*Task details*
Convert the lines into a numbered list, starting at the line that has "Check: Water meter" and stopping after the line that has "Measurement: 2276351.0 gal". Skip any blank lines and include no other lines.

*Material shown*
##########
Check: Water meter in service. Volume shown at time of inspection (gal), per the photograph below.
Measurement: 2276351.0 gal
##########
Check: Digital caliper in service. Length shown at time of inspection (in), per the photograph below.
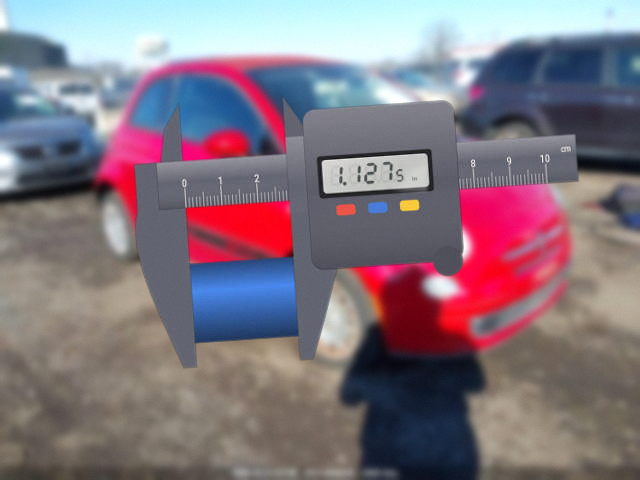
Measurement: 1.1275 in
##########
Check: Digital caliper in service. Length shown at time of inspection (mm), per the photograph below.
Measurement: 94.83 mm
##########
*Exercise answer*
1. Check: Water meter in service. Volume shown at time of inspection (gal), per the photograph below.
2. Measurement: 2276351.0 gal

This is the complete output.